Copy out every line of the listing below word for word, omitting the pictures.

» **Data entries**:
------------
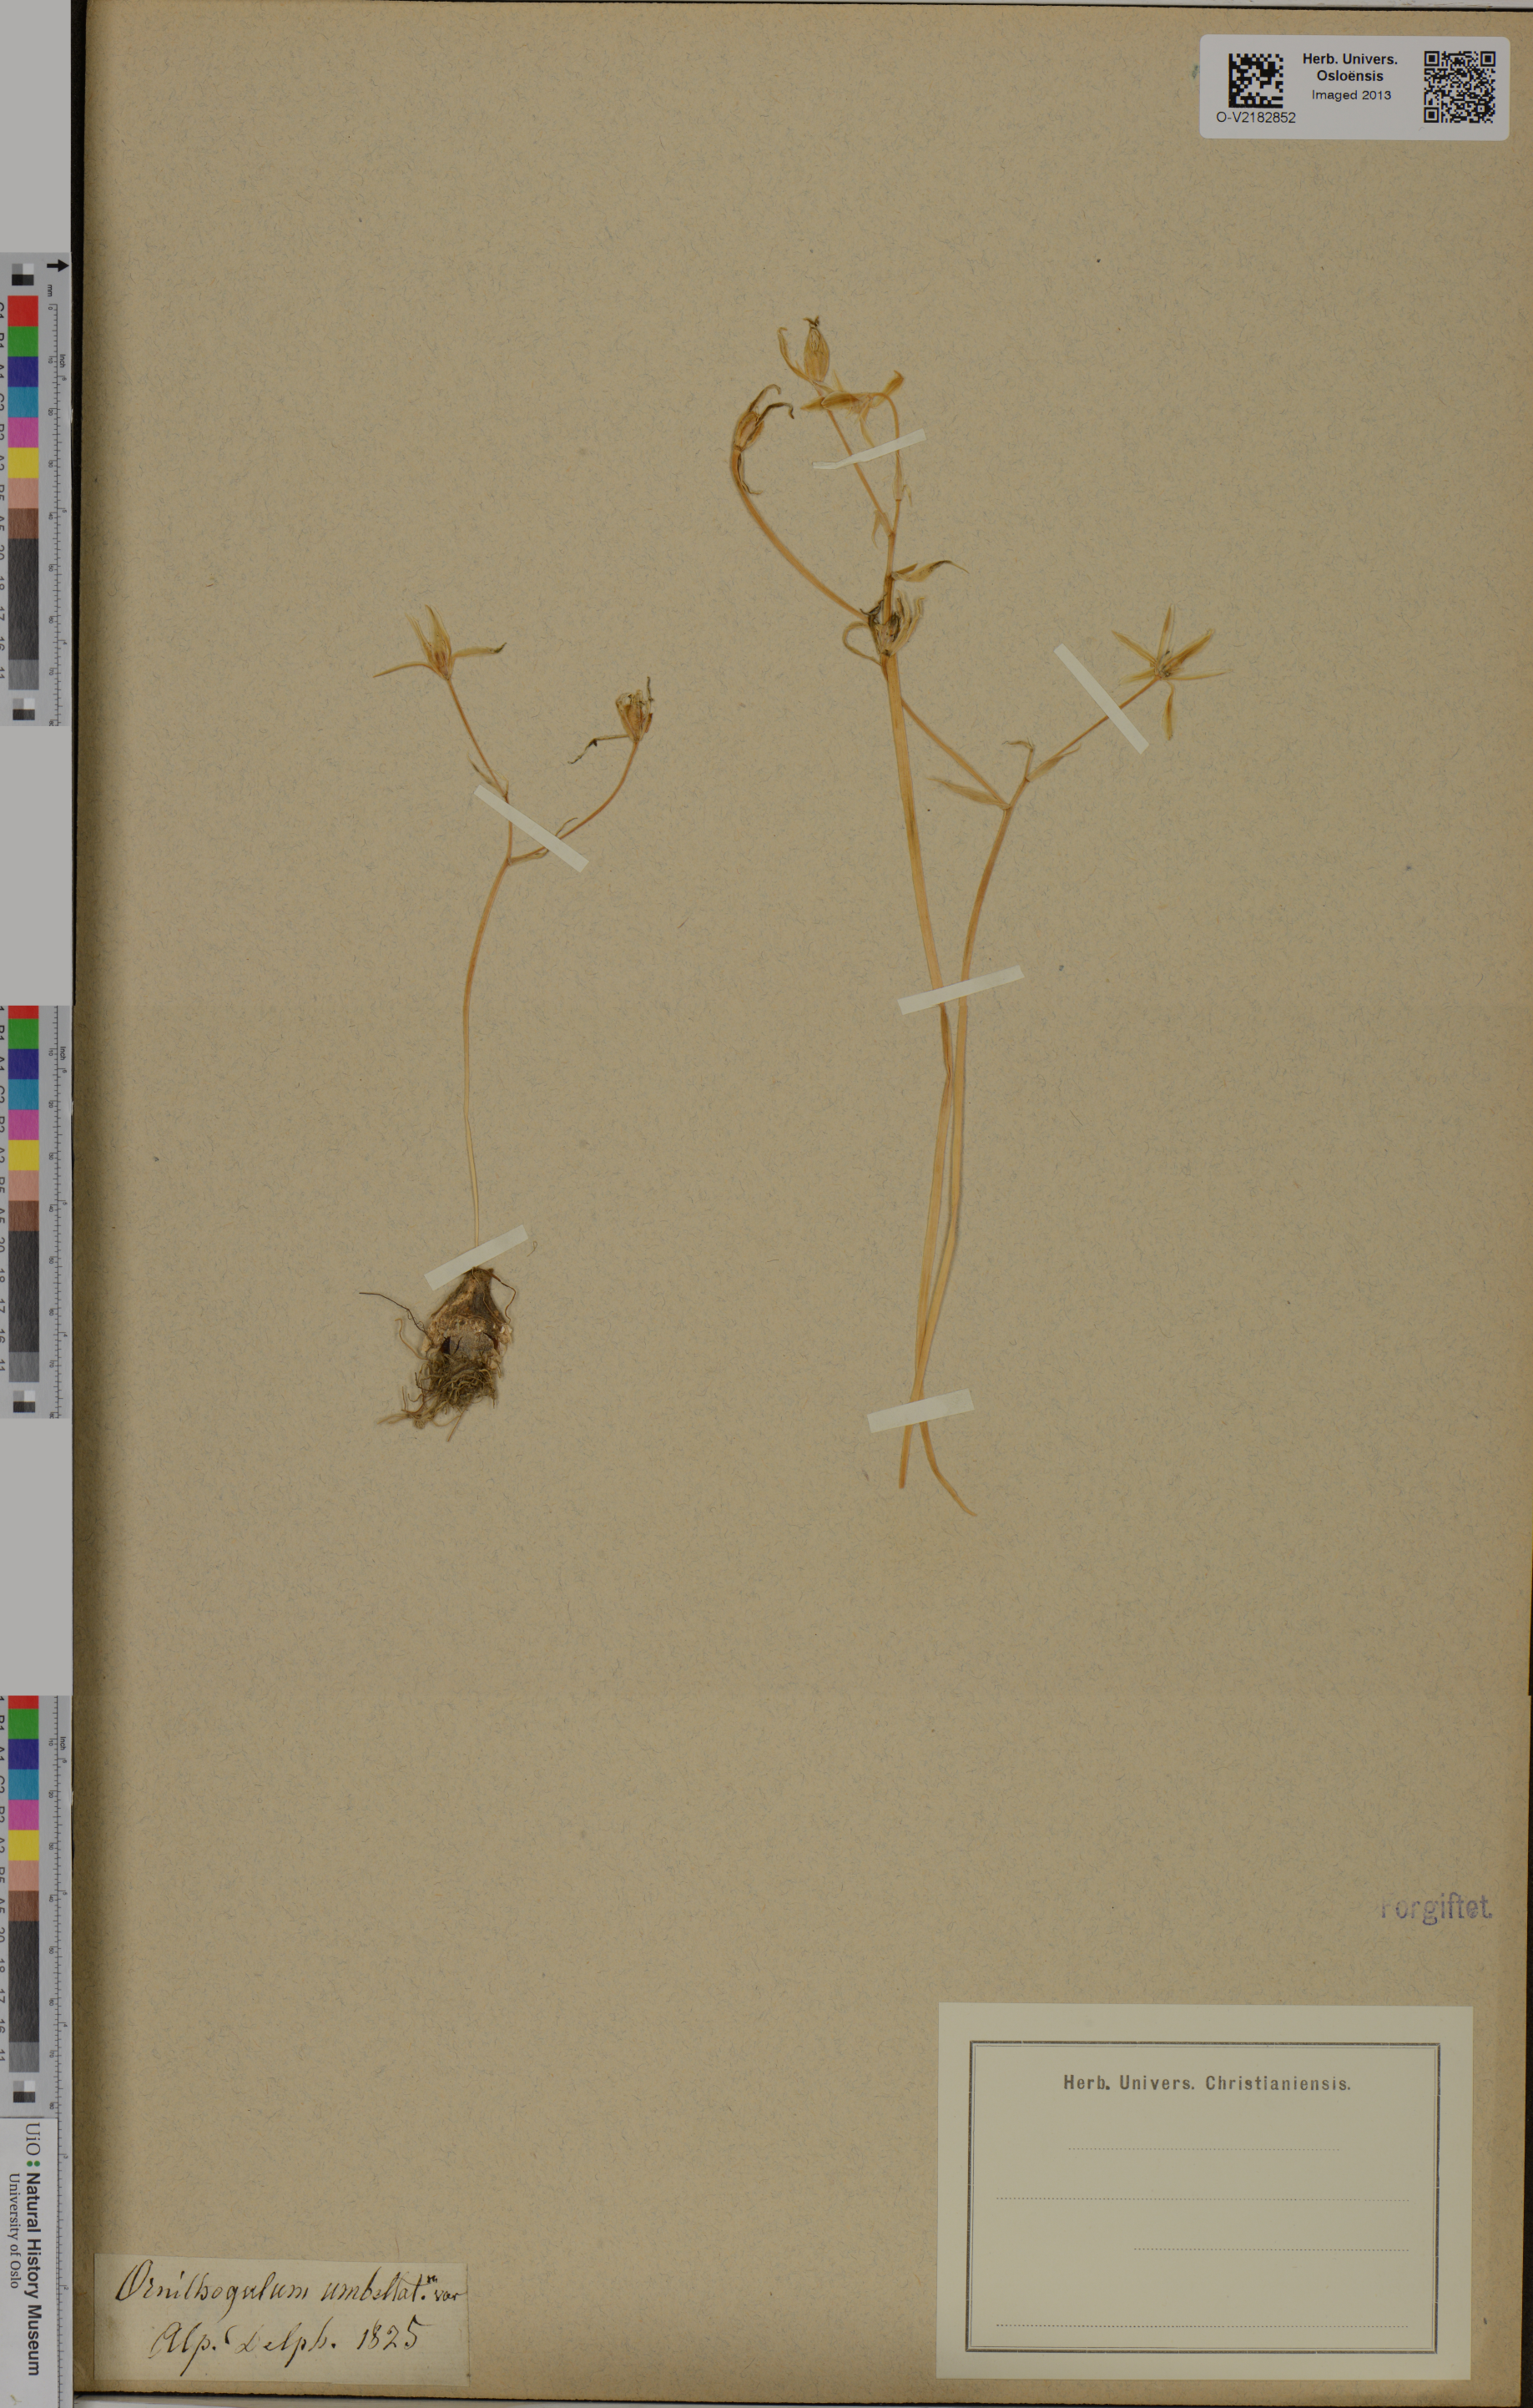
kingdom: Plantae
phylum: Tracheophyta
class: Liliopsida
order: Asparagales
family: Asparagaceae
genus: Ornithogalum
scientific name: Ornithogalum umbellatum
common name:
------------
» **Solution to the exercise**:
kingdom: Plantae
phylum: Tracheophyta
class: Liliopsida
order: Asparagales
family: Asparagaceae
genus: Ornithogalum
scientific name: Ornithogalum umbellatum
common name:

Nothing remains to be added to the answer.